LM Arena (Chatbot Arena)
LM Arena (Chatbot Arena) is a dynamic, open-source platform that harnesses community power to evaluate large language models. Through anonymous head-to-head battles and an Elo-based ranking system, it provides transparent, real-time performance benchmarks for the AI community.
Visit WebsiteIntroduction
LM Arena, also referred to as Chatbot Arena, is a collaborative, open-source initiative from LMSYS and UC Berkeley SkyLab designed to foster the evolution and comprehension of large language models via transparent, community-powered, real-time assessments. It allows users to anonymously pit multiple LLMs against each other, gathering votes to establish performance rankings using the Elo system. The platform accommodates a diverse array of publicly available models—including open-weight and commercial API-based ones—and constantly refreshes its leaderboard with fresh user input. A core principle is its commitment to open science, with datasets, evaluation tools, and platform code shared publicly on GitHub.
Key Features
Community-Powered Model Battles: Users participate in anonymous, randomized duels between two LLMs, casting votes for the superior response to create robust comparative insights.

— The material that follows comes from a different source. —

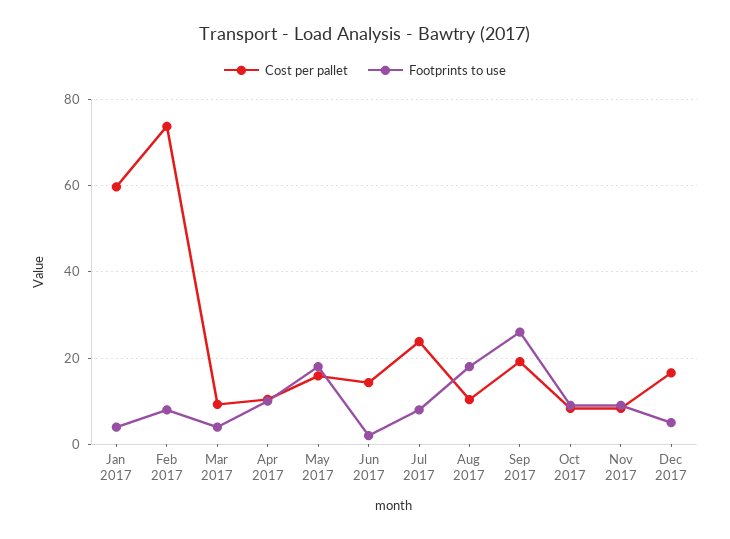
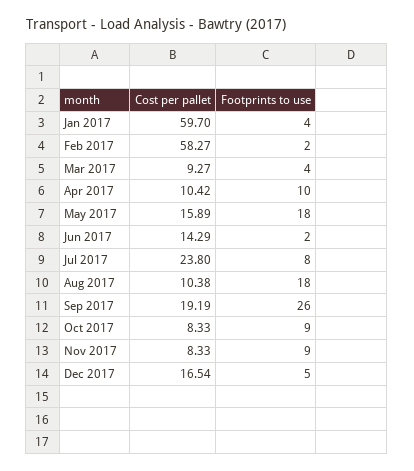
Cost per pallet, Feb 2017: 74 -> 58.27
Footprints to use, Feb 2017: 8 -> 2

Dynamic Elo-Based Rankings: Employs the established Elo rating system to deliver statistically reliable and ever-evolving performance standings.
Fully Open-Source Platform: The entire infrastructure—from user interface and server logic to evaluation workflows and ranking methods—is open for public access and contribution.
Real-Time, Ongoing Assessment: The continuous influx of user prompts and votes enables benchmarking that stays current with model advancements and practical applications.
Inclusion of Public Models: Features models that are open-weight, accessible via public APIs, or offered as services, guaranteeing evaluation transparency and reproducibility.
Commitment to Open Collaboration: Actively promotes wide involvement and openly distributes user preference data and prompts to accelerate collaborative AI research.
Use Cases
Real-World LLM Benchmarking: Researchers and developers can assess and contrast the capabilities of various large language models in scenarios that mimic actual usage.
Informed Model Selection for Applications: Businesses and institutions can leverage the live, community-generated rankings to pinpoint the most effective LLMs for their specific needs.
Advancing Open Science: Academics and AI professionals can utilize the shared datasets and tools to conduct reproducible studies and drive model innovation.
Gathering Feedback for Model Refinement: AI developers can collect anonymized user votes and feedback to fine-tune their systems prior to wider release.